Page 69
T here was no food to fetch. No better source of mana that he was allowed. No place warmer, either. So when Jai started awake to find Winter snoozing on his lap, he did not shift her from her place, or attempt to go outside. Instead, he soulbreathed, and explored the meld.
She was dreaming. He could almost see it in his mind’s eye. The cold cooling her from below, the sun warming her from above, the wind lifting her from beneath, tugging at her from the front. Flying was a mess of contradictions, and she revelled in it.
Still, there was no clear image in his head. Only the impression of what she saw. He knew he could do better. He needed to see through her eyes, as Erica could.
As if she sensed Jai’s intrusion into her dreams, Winter stirred, yawning such that her great pink maw near enveloped his head. She was hungry, he knew. She too could subsist on mana for a short while, but her metabolism was far greater than his own.
‘Go,’ Jai whispered.
But she refused, stubbornly insisting on staying in their cocoon of warmth. Jai realised, they spent very little time this way. For usually, when he’d finished dealing with the affairs of state and they were both settled in his chamber, he was wont to fall straight to sleep. Hell, he hardly managed to read a few passages from the diary at a time before he was snoring.
Winter met his eyes, beseeching. Wanting more. Jai leaned forward, pressing his forehead between her horns, letting her deep breaths lull him. He entered the full-trance, and seized their melded umbilical.
Jai remembered.
THEY BOTH CRIED TEARS that day, nestled in their cocoon of warmth. Held each other close, and shared in their solace. It had been a different kind of pain, the kind Jai was not used to.
He had relived his life. From his earliest memories to this very day, the images pulsed down their connection.
Of his brief, happy infancy, with Balbir and his brothers. Of his move to Leonid’s chambers, of the long years of solitude. The hatred he suffered, the derision, the fear of him and what he represented. The slaughter, and escape.
Her arrival into his life, that happy surprise. And more too, things that Winter had seen as well, even knew how Jai felt about, but did not understand.
Now Jai explained with pulses of emotion and meaning as best he could, hard though it was to explain geopolitics and the dark stain of fettering to a dragon.
It was not perfect, by any means. But was a bittersweet joy for her, to know him that way. She had known him in every other. Known his fears, his hates, his wants and loves. But not his history.
He himself had not relived it in that way. Gone over it in his mind, remembering who he was, where he had come from. It had always been too painful.
His tears were still hot upon his cheeks, the wet merging with Winter’s own as she pressed herself closer, trying to soothe him.
For she too had flashed back her own history. This too, he knew intimately, for he had known her all her life. But now he understood far more. How she’d sensed the death of her own mother, trapped inside an egg within her belly, knowing she might die in darkness, having never seen the light.
Only for Jai to free her. To bond with her, to carry her with him across the wild lands. To care for her, and she him. She reminded him of their love.
It was when the tears had dried, and mana ran dry, that Winter finally moved. She lapped Jai’s face, nudged his chest as if to keep him in place and pulled back to let the cold light in once more.

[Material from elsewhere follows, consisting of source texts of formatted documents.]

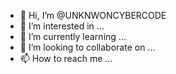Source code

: - 👋 Hi, I’m @UNKNWONCYBERCODE
- 👀 I’m interested in ...
- 🌱 I’m currently learning ...
- 💞️ I’m looking to collaborate on ...
- 📫 How to reach me ...

<!---
UNKNWONCYBERCODE/UNKNWONCYBERCODE is a ✨ special ✨ repository because its `README.md` (this file) appears on your GitHub profile.
You can click the Preview link to take a look at your changes.
--->
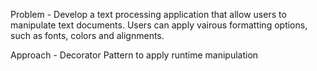 Problem - Develop a text processing application that allow users to manipulate text documents. Users can apply vairous formatting options, such as fonts, colors and alignments.

Approach - Decorator Pattern to apply runtime manipulation


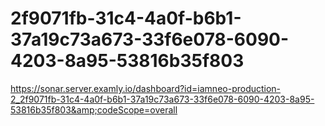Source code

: # 2f9071fb-31c4-4a0f-b6b1-37a19c73a673-33f6e078-6090-4203-8a95-53816b35f803
https://sonar.server.examly.io/dashboard?id=iamneo-production-2_2f9071fb-31c4-4a0f-b6b1-37a19c73a673-33f6e078-6090-4203-8a95-53816b35f803&amp;codeScope=overall
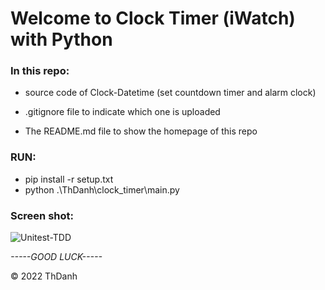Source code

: # Welcome to Clock Timer (iWatch) with Python
### In this repo:

* source code of Clock-Datetime (set countdown timer and alarm clock)
  
* .gitignore file to indicate which one is uploaded

* The README.md file to show the homepage of this repo

### RUN:

* pip install -r setup.txt
* python .\ThDanh\clock_timer\main.py

### Screen shot:
![Unitest-TDD](https://github.com/ThanhDanh-1999/Clock_Timer_with_Python_Tkinter_GUI/blob/main/images/image_capture.png)
 
 *-----GOOD LUCK-----*

 © 2022 ThDanh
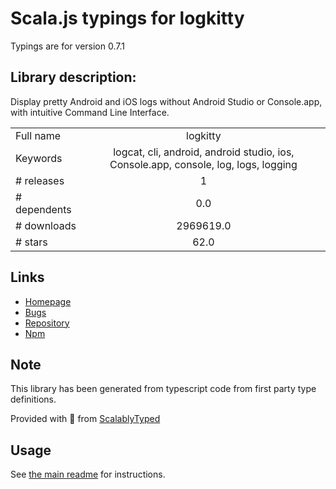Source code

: 
# Scala.js typings for logkitty

Typings are for version 0.7.1

## Library description:
Display pretty Android and iOS logs without Android Studio or Console.app, with intuitive Command Line Interface.

|                    |                 |
| ------------------ | :-------------: |
| Full name          | logkitty |
| Keywords           | logcat, cli, android, android studio, ios, Console.app, console, log, logs, logging |
| # releases         | 1 |
| # dependents       | 0.0 |
| # downloads        | 2969619.0 |
| # stars            | 62.0 |

## Links
- [Homepage](https://github.com/zamotany/logkitty)
- [Bugs](https://github.com/zamotany/logkitty/issues)
- [Repository](https://github.com/zamotany/logkitty)
- [Npm](https://www.npmjs.com/package/logkitty)
    


## Note
This library has been generated from typescript code from first party type definitions.

Provided with :purple_heart: from [ScalablyTyped](https://github.com/oyvindberg/ScalablyTyped)

## Usage
See [the main readme](../../readme.md) for instructions.


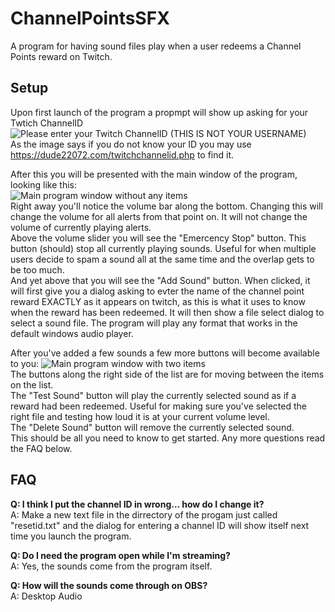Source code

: # ChannelPointsSFX
A program for having sound files play when a user redeems a Channel Points reward on Twitch.

## Setup
Upon first launch of the program a propmpt will show up asking for your Twtich ChannelID  
![Please enter your Twitch ChannelID (THIS IS NOT YOUR USERNAME)](https://i.imgur.com/gS5W1Pg.png)  
As the image says if you do not know your ID you may use https://dude22072.com/twitchchannelid.php to find it.  
  
After this you will be presented with the main window of the program, looking like this:  
![Main program window without any items](https://i.imgur.com/8h3X9As.png)  
Right away you'll notice the volume bar along the bottom. Changing this will change the volume for all alerts from that point on. It will not change the volume of currently playing alerts.  
Above the volume slider you will see the "Emercency Stop" button. This button (should) stop all currently playing sounds. Useful for when multiple users decide to spam a sound all at the same time and the overlap gets to be too much.  
And yet above that you will see the "Add Sound" button. When clicked, it will first give you a dialog asking to evter the name of the channel point reward EXACTLY as it appears on twitch, as this is what it uses to know when the reward has been redeemed. It will then show a file select dialog to select a sound file. The program will play any format that works in the default windows audio player.  
  
After you've added a few sounds a few more buttons will become available to you:
![Main program window with two items](https://i.imgur.com/1EuKBB3.png)  
The buttons along the right side of the list are for moving between the items on the list.  
The "Test Sound" button will play the currently selected sound as if a reward had been redeemed. Useful for making sure you've selected the right file and testing how loud it is at your current volume level.  
The "Delete Sound" button will remove the currently selected sound.  
This should be all you need to know to get started. Any more questions read the FAQ below.  
  
## FAQ  
**Q: I think I put the channel ID in wrong... how do I change it?**  
A: Make a new text file in the dirrectory of the progam just called "resetid.txt" and the dialog for entering a channel ID will show itself next time you launch the program.  
  
**Q: Do I need the program open while I'm streaming?**  
A: Yes, the sounds come from the program itself.  
  
**Q: How will the sounds come through on OBS?**  
A: Desktop Audio  

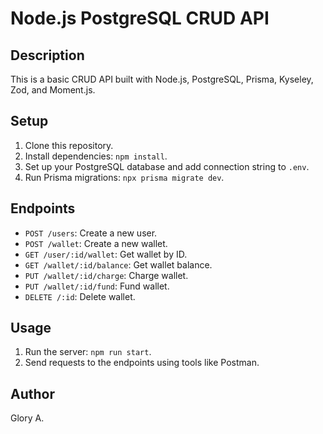 # Node.js PostgreSQL CRUD API

## Description

This is a basic CRUD API built with Node.js, PostgreSQL, Prisma, Kyseley, Zod, and Moment.js.

## Setup

1. Clone this repository.
2. Install dependencies: `npm install`.
3. Set up your PostgreSQL database and add connection string to `.env`.
4. Run Prisma migrations: `npx prisma migrate dev`.

## Endpoints

- `POST /users`: Create a new user.
- `POST /wallet`: Create a new wallet.
- `GET /user/:id/wallet`: Get wallet by ID.
- `GET /wallet/:id/balance`: Get wallet balance.
- `PUT /wallet/:id/charge`: Charge wallet.
- `PUT /wallet/:id/fund`: Fund wallet.
- `DELETE /:id`: Delete wallet.

## Usage

1. Run the server: `npm run start`.
2. Send requests to the endpoints using tools like Postman.

## Author

Glory A.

Jai took a few deep breaths, glad of the fresh air, before his heart somersaulted at the sight of Winter leaping from the precipice.
He wanted to soulbreathe, to fill his core once more. Instead, he closed his eyes. Let the world fade away, instead focusing on his connection to Winter. In truth, he had not once tried to soulwalk, as the Speaker had called it.
He’d never had a need, for since his escape, Winter had spent much of it at his side, and he had been more interested in how she was feeling than seeing the same world he could through her eyes. So it was strange to lean back and seek out the meld that joined them with new purpose, to seize upon it and draw all he could.
However, it was hard to grasp, in his mind’s eye. He could sense their long, braided souls stretched into the darkness, but the glowing shard that was Winter’s core felt far away, like a distant star. Still, he could see the light pulsing up and down their connection. At first, he knew not what to do, because he’d been told to see . What he realised, though, was that perhaps that hadn’t been the right word, the right action. So he concentrated his efforts elsewhere, and listened to those pulses.
And they came. Bursts of sound in his mind. Fuzzy, and harsh. Such that at first, he thought he was doing it wrong.
It was only when Winter noticed what he was doing, and opened her mind to him, did Jai understand it was the roar of the wind in her ears, as she tore through the air below. With that window into her mind open, it slammed into him with a blow, and Jai found it hard to parse all the senses she sent him. Bursts of exhilaration dizzied him, and his sense of balance flipped and twisted as Winter did the same in the mountains’ heights.
With all that, though, he saw nothing. Only sensed what she knew, that she was swooping through a ravine. But he could not see the shape of it.
He pulled his connection back and hugged Winter, wondering if those weeks of neglect were enough for this connection to be fully realised.